What made you leave your career as a postman?

There were so many emails, texts, DMs and messages coming through for interviews and people wanting to talk and meet. I thought, ‘I’m going to have to make a change here because this looks like it’s going to go on a little bit longer than a couple of days!’ I’ve been playing the guitar since I was eight, music has always been the passion and always been my dream.

What do your friends and colleagues think?

They are on this whirlwind with me. They’re all just as excited as me, they’re absolutely buzzing. They keep sending me things to keep me updated on all the news and I keep having to say: ‘I know, I’ve seen it, don’t worry!’

What’s next in store for you, more sea shanties?

You should be seeing a good few songs out soon. I write my own songs and music too, but if people like the sea shanties and they bring a good amount of joy to people then I don’t mind doing that. Music is an absolute passion for me, if it makes people happy then I’m all for it.
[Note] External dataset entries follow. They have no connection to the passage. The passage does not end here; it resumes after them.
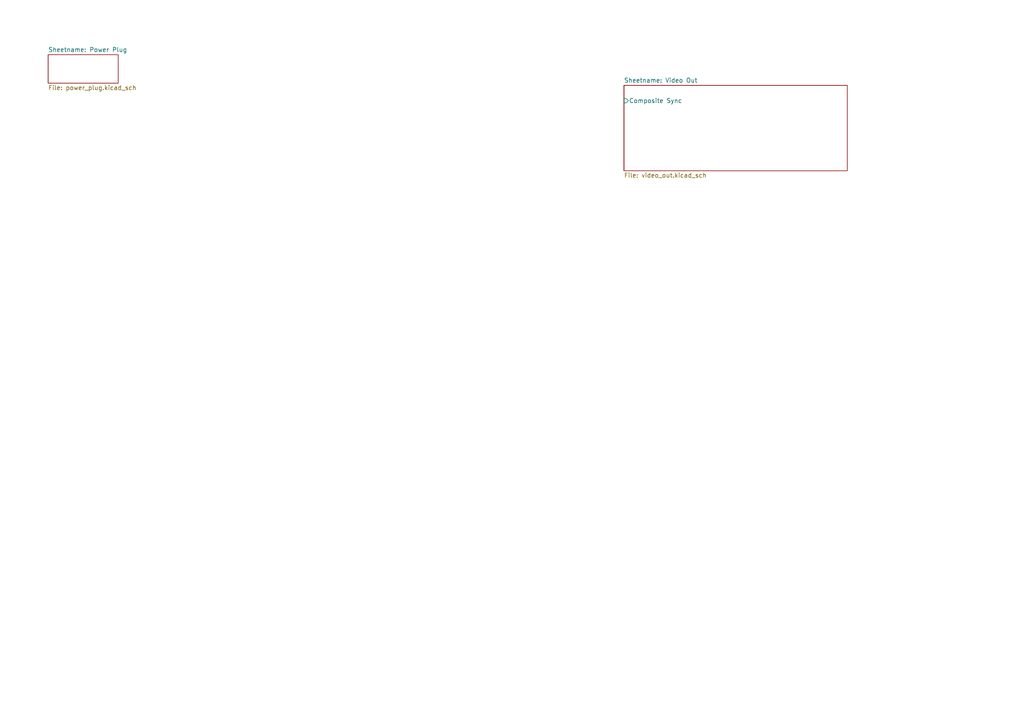
<source format=kicad_sch>
(kicad_sch (version 20230121) (generator eeschema)

  (uuid 7d36cf7e-8de7-4392-bd63-1a9c9576ca74)

  (paper "A4")

  (title_block
    (title "Apple II Clone")
    (rev "1")
    (comment 1 "Main Logic Board B20-0044 Rev 01")
  )

  


  (sheet (at 13.97 15.875) (size 20.32 8.255) (fields_autoplaced)
    (stroke (width 0.1524) (type solid))
    (fill (color 0 0 0 0.0000))
    (uuid 044dae79-9654-4b7e-a2e0-c9eff8617b08)
    (property "Sheetname" "Power Plug" (at 13.97 15.1634 0) (show_name)
      (effects (font (size 1.27 1.27)) (justify left bottom))
    )
    (property "Sheetfile" "power_plug.kicad_sch" (at 13.97 24.7146 0)
      (effects (font (size 1.27 1.27)) (justify left top))
    )
    (instances
      (project "apple2"
        (path "/7d36cf7e-8de7-4392-bd63-1a9c9576ca74" (page "2"))
      )
    )
  )

  (sheet (at 180.975 24.765) (size 64.77 24.765) (fields_autoplaced)
    (stroke (width 0.1524) (type solid))
    (fill (color 0 0 0 0.0000))
    (uuid 6aa140a2-c793-45c1-950a-6540c70be24c)
    (property "Sheetname" "Video Out" (at 180.975 24.0534 0) (show_name)
      (effects (font (size 1.27 1.27)) (justify left bottom))
    )
    (property "Sheetfile" "video_out.kicad_sch" (at 180.975 50.1146 0)
      (effects (font (size 1.27 1.27)) (justify left top))
    )
    (pin "Composite Sync" input (at 180.975 29.21 180)
      (effects (font (size 1.27 1.27)) (justify left))
      (uuid 6d85bcb2-2236-4a92-8506-e50186d6374d)
    )
    (instances
      (project "apple2"
        (path "/7d36cf7e-8de7-4392-bd63-1a9c9576ca74" (page "3"))
      )
    )
  )

  (sheet_instances
    (path "/" (page "1"))
  )
)

</source>
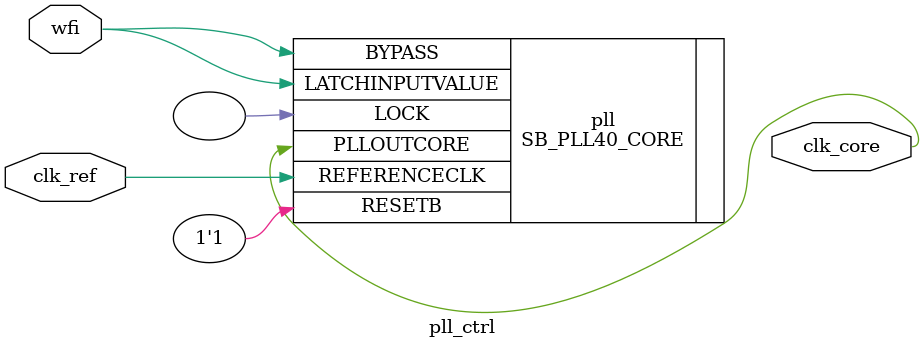
<source format=v>
module pll_ctrl (
    input  wire clk_ref,   // 48-MHz HFOSC
    input  wire wfi,       // wait-for-interrupt flag from CPU
    output wire clk_core   // clock delivered to cpu.clk
);
    //------------------------------------------------------------------
    //  Hard PLL.  LOW-POWER MODE when wfi=1 :
    //    * BYPASS = 1           routes REFCLK -> PLLOUT
    //    * LATCHINPUTVALUE = 1  freezes VCO & dividers
    //    * ENABLE_ICEGATE_* = 1 required per data-sheet
    //------------------------------------------------------------------
    SB_PLL40_CORE #(
        .DIVR(4'd0), .DIVF(7'd31), .DIVQ(3'd5),
        .FILTER_RANGE(3'b001),
        .ENABLE_ICEGATE_PORTA(1'b1),   // << new
        .ENABLE_ICEGATE_PORTB(1'b1)    // << new
    ) pll (
        .REFERENCECLK    (clk_ref),
        .PLLOUTCORE      (clk_core),
        .BYPASS          (wfi),        // 1 = route REFCLK
        .LATCHINPUTVALUE (wfi),        // 1 = low-power freeze
        .RESETB          (1'b1),
        .LOCK            ()            // unused
    );
endmodule

</source>
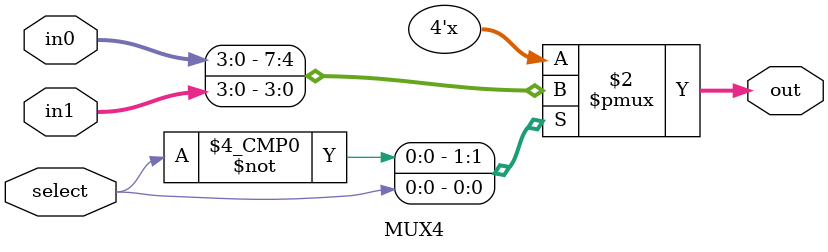
<source format=v>


module MUX4 (in0, in1, select, out);
    input[3:0] in0;
    input[3:0] in1;
    input select;
    output reg[3:0] out;
    
    always @(in0 or in1 or select)
        begin
        case(select)
        0 : out = in0;
        1 : out = in1;
        default: out = in0;
        endcase
        end
        
endmodule


</source>
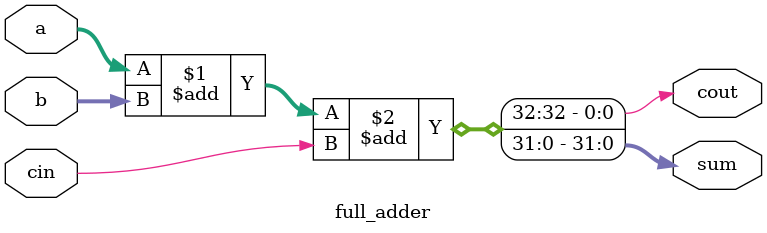
<source format=v>
`timescale 1ns / 1ps


module full_adder(a,b,cin,sum,cout);

    output[31:0] sum;
    output cout;
    input[31:0] a,b;
    input cin;
    
    assign {cout, sum} = a+b+cin;

endmodule

</source>
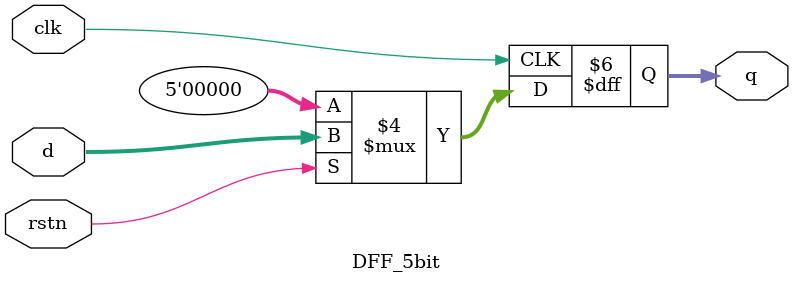
<source format=v>
module DFF_28bit
    (
        output reg  [27:0]  q,
        input       [27:0]  d,
        input               clk, rstn
    );

    always@(posedge clk)
    begin
        if(!rstn)   q <= 28'b0;
        else        q <= d;
    end
endmodule

module DFF_29bit
    (
        output reg  [28:0]  q,
        input       [28:0]  d,
        input               clk, rstn
    );

    always@(posedge clk)
    begin
        if(!rstn)   q <= 29'b0;
        else        q <= d;
    end
endmodule

module DFF_1bit
    (
        output reg q,
        input 	   d,
	input	   clk, rstn
    );

    always@(posedge clk)
    begin
	if(!rstn)   q <= 1'b0;
	else        q <= d;
    end
endmodule

module DFF_14bit
   (
	output reg [13:0] q,
	input      [13:0] d,
	input             clk, rstn
    );
    always@(posedge clk)
    begin
	if(!rstn)    q <= 14'b0;
	else         q <= d;
    end
endmodule

module DFF_4bit
    (
        output reg [3:0] q,
        input 	   [3:0] d,
	input	   clk, rstn
    );

    always@(posedge clk)
    begin
	if(!rstn)   q <= 4'b0;
	else        q <= d;
    end
endmodule

module DFF_2bit
    (
        output reg [1:0] q,
        input 	   [1:0] d,
	input	   clk, rstn
    );

    always@(posedge clk)
    begin
	if(!rstn)   q <= 2'b0;
	else        q <= d;
    end
endmodule

module DFF_3bit
    (
        output reg [2:0] q,
        input 	   [2:0] d,
	input	   clk, rstn
    );

    always@(posedge clk)
    begin
	if(!rstn)   q <= 3'b0;
	else        q <= d;
    end
endmodule

module DFF_5bit
    (
        output reg [4:0] q,
        input 	   [4:0] d,
	input	   clk, rstn
    );

    always@(posedge clk)
    begin
	if(!rstn)   q <= 5'b0;
	else        q <= d;
    end
endmodule
</source>
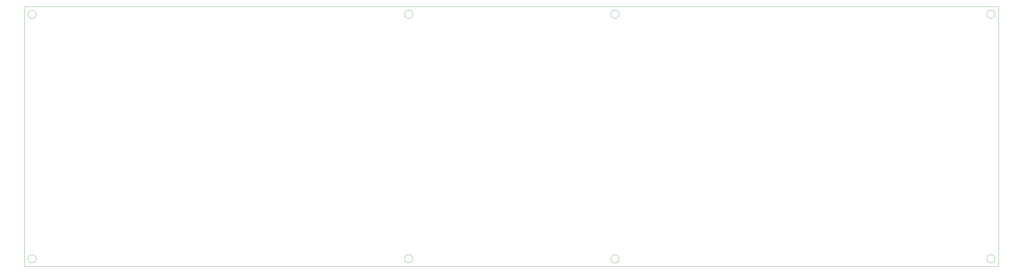
<source format=gm1>
G04 #@! TF.GenerationSoftware,KiCad,Pcbnew,(5.1.2)-1*
G04 #@! TF.CreationDate,2019-05-03T22:44:58-04:00*
G04 #@! TF.ProjectId,Ergonomic_Ortholinear_Keyboard,4572676f-6e6f-46d6-9963-5f4f7274686f,rev?*
G04 #@! TF.SameCoordinates,Original*
G04 #@! TF.FileFunction,Profile,NP*
%FSLAX46Y46*%
G04 Gerber Fmt 4.6, Leading zero omitted, Abs format (unit mm)*
G04 Created by KiCad (PCBNEW (5.1.2)-1) date 2019-05-03 22:44:58*
%MOMM*%
%LPD*%
G04 APERTURE LIST*
%ADD10C,0.050000*%
G04 APERTURE END LIST*
D10*
X206510000Y-28310000D02*
G75*
G03X206510000Y-28310000I-1270000J0D01*
G01*
X142980000Y-28310000D02*
G75*
G03X142980000Y-28310000I-1270000J0D01*
G01*
X142980000Y-103610000D02*
G75*
G03X142980000Y-103610000I-1270000J0D01*
G01*
X206510000Y-103610000D02*
G75*
G03X206510000Y-103610000I-1270000J0D01*
G01*
X26990000Y-103610000D02*
G75*
G03X26990000Y-103610000I-1270000J0D01*
G01*
X322290000Y-103610000D02*
G75*
G03X322290000Y-103610000I-1270000J0D01*
G01*
X322290000Y-28310000D02*
G75*
G03X322290000Y-28310000I-1270000J0D01*
G01*
X26990000Y-28310000D02*
G75*
G03X26990000Y-28310000I-1270000J0D01*
G01*
X23370000Y-25960000D02*
X323370000Y-25960000D01*
X23370000Y-25960000D02*
X23370000Y-105960000D01*
X323370000Y-25960000D02*
X323370000Y-105960000D01*
X23370000Y-105960000D02*
X323370000Y-105960000D01*
M02*

</source>
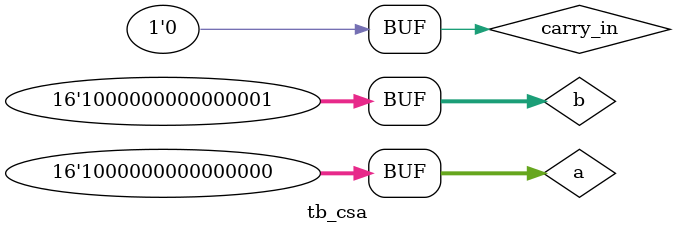
<source format=v>
module tb_csa;
   
     reg [15:0] a;
     reg [15:0] b;
     reg carry_in;
     wire [15:0] sum;
     wire carry_out;

     csa dut(.a(a),
             .b(b),
             .carry_in(carry_in),
             .sum(sum),
             .carry_out(carry_out));

    initial begin 
        $dumpfile("p7_test_csa.vcd");
        $dumpvars(0);
    end

    initial begin 
    $monitor($time,"a=%b,b=%b,carry_in=%b,sum=%b,carry_out=%b\n",
                    a   ,b   ,carry_in   ,sum   ,carry_out);

            a=16'd0;
            b=16'd0;
            carry_in=1'd1;
            #100;
         
            a=16'd128;
            b=16'd127;
            carry_in=1'd0;
            #100;

             a=16'd128;
            b=16'd127;
            carry_in=1'd1;

             a=16'd128;
            b=16'd128;
            carry_in=1'd0;
            #100;

             a=16'd128;
            b=16'd128;
            carry_in=1'd1;
            #100;

            a=16'h7000;
            b=16'h7000;
            carry_in=1'd1;
            #100;

            a=16'h8000;
            b=16'h8001;
            carry_in=1'd1;
            #100;

            a=16'h8000;
            b=16'h8001;
            carry_in=1'd0;
            #100;
            

    end

endmodule
</source>
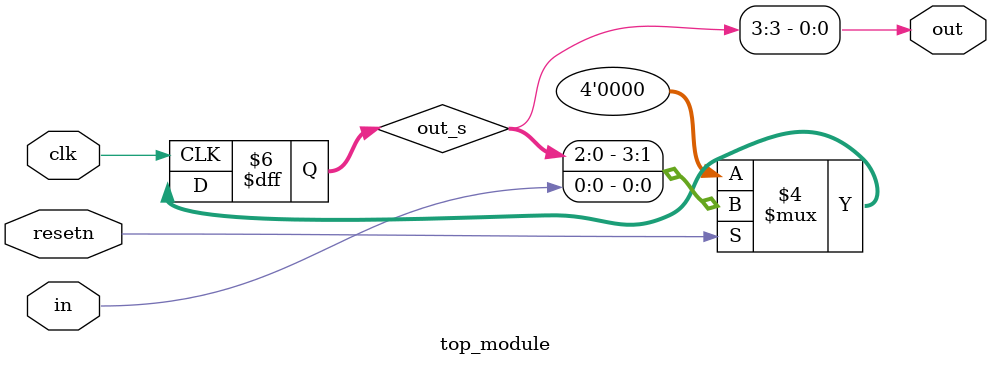
<source format=v>
module top_module (
    input clk,
    input resetn,   // synchronous reset
    input in,
    output out);
    
    reg [3:0] out_s;
    
    always @(posedge clk)
        begin
            if (!resetn)
                out_s <= 4'd0;
            else
                out_s <= {out_s[2:0],in};
        end
    
    assign out = out_s[3];
endmodule

</source>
Who are you listening to at the moment music-wise?

Dermot Kennedy is always on the playlist and Lewis Capadi. I love my rap too, Bugzy Malone or Chip!

If you were shipwrecked on a desert island, what three things would you take with you?

Definitely my guitar, and some matches? I imagine they’d be pretty handy to start a fire but, if needs must, I could set the guitar on fire! I guess some food if I was in need of a wee munch, maybe Haribo. If I’m stuck on a desert island, it can’t get any worse, so I might as well take something I’m going to enjoy.

Do you have any advice for other creatives during lockdown?

Just keep going. Make the most of this time, it’s all going to come to an end eventually so keep practicing, keep going and keep learning, this is a perfect time to practice your craft.